Process._fork is Ruby 3.1+; the hook is a no-op below that (gemspec still declares >= 2.1), where the existing before_worker_boot + first-request-middleware mitigations remain.

Also in this PR

  • Guard the three Thread.new sites (app_server_load.rb, agent.rb metrics + error workers) against ThreadError — a process at its thread/pid ceiling now logs and degrades instead of aborting Agent#start uncaught (the can't alloc thread symptom).
  • Start the error-service worker only when errors_enabled (it previously started unconditionally — one extra always-on thread).
  • Install the at_exit shutdown handler once per process (it's inherited across fork; restarting must not stack handlers).

HTTP reporting timeouts are handled separately in #617.

Validation

Against a minimal Puma + good_job app on this branch (mirroring the reported setup), with debug logging:

  • bundle exec puma (detected :puma) and bin/rails server (detected :null): for every worker fork the log shows [ForkSafety] Stopping agent threads before fork → fork → Restarting agent threads after fork in both the master and each worker child. Workers boot cleanly; no errors.
  • Unit suite: 283 runs, 0 failures (3 pre-existing errors are an unrelated sqlite3 version conflict in active_record_test, identical with/without this change). New tests cover the fork lifecycle, ThreadError resilience, and errors_enabled gating.

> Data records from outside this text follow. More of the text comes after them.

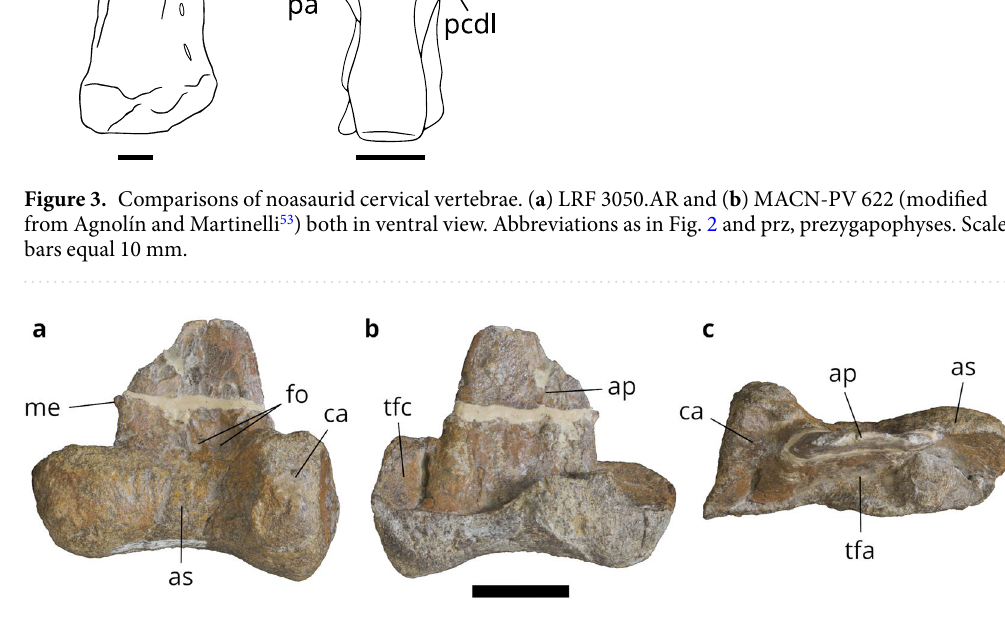
Figure 4. The astragalocalcaneum NMV P221202 in ( a ) anterior, ( b ) posterior, and ( c ) proximal views. Abbreviations: ap, ascending process of the astragalus; as, astragalar body; ca, calcaneum; fo, lateral anterior fossae; me, medial eminence; tfa, tibial facet of the astragalus; tfc, tibial facet of the calcaneum. Scale bar equals 20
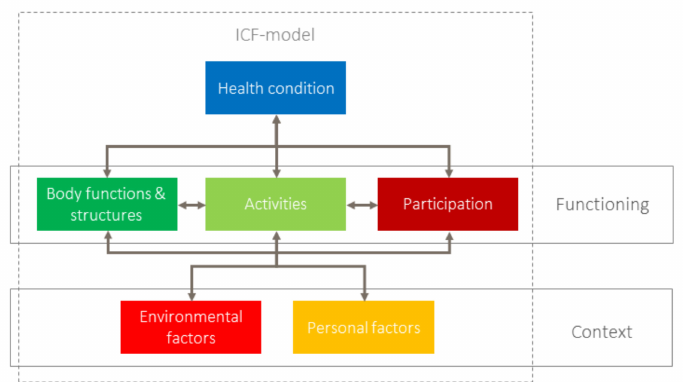
Figure 1. International Classification of Functioning, Health and Disability (ICF) model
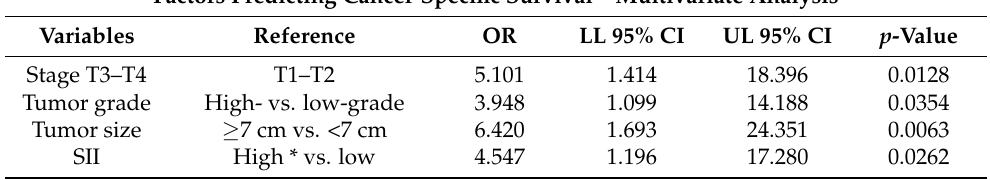
Table 3. Multivariate analyses of factors predictive for cancer-specific survival in patients with clear cell renal cell carcinoma (ccRCC).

Note: Puma's "Detected N Thread(s) started in app boot" warning still appears — by design. We intentionally keep the master's eager start (so non-forking processes like a good_job worker keep working) and make the fork safe; the threads are torn down inside _fork, after Puma's enumeration. Removing the warning would require the lazy-start alternative (see #618), which was the rejected approach.

🤖 Generated with Claude Code

Under forking app servers (Puma cluster / preload_app!, and `rails server`
which boots Puma in cluster mode), the Railtie starts the agent in the master
during app load, spawning its background threads (metrics worker, error-service
worker, async recorder, app-server-load reporter). Threads are not inherited by
forked children, and a thread mid-operation (resolver / OpenSSL / malloc /
logger lock) at fork() time leaves the child holding a lock with no owner -- an
intermittent worker-boot deadlock.

We cannot reliably detect "about to fork" at boot (under `rails server`, Puma
has not configured itself when the Railtie runs, so Puma.cli_config is nil and a
before_worker_boot hook can't be installed). Instead, hook Process._fork
(Ruby 3.1+, no-op below that): stop the agent's threads just before the fork so
none is alive at fork time, and restart them in both parent and child. Restarting
on both sides keeps monitoring alive in the surviving parent and gives each child
a fresh set of threads -- and it covers the null-detection case where no
before_worker_boot hook exists.

Also:
- Guard the three Thread.new sites (app_server_load, background worker, error
  worker) against ThreadError so a process at its thread/pid ceiling degrades
  and logs instead of aborting Agent#start.
- Start the error-service worker only when errors_enabled (was unconditional).
- Install the at_exit shutdown handler once per process (it's inherited across
  fork; restarting must not stack handlers).

Validated against a Puma+good_job repro on the local gem: for both
`bundle exec puma` (detected :puma) and `bin/rails server` (detected :null),
threads are torn down before each worker fork and restarted in every worker,
workers boot cleanly, no regressions in the unit suite.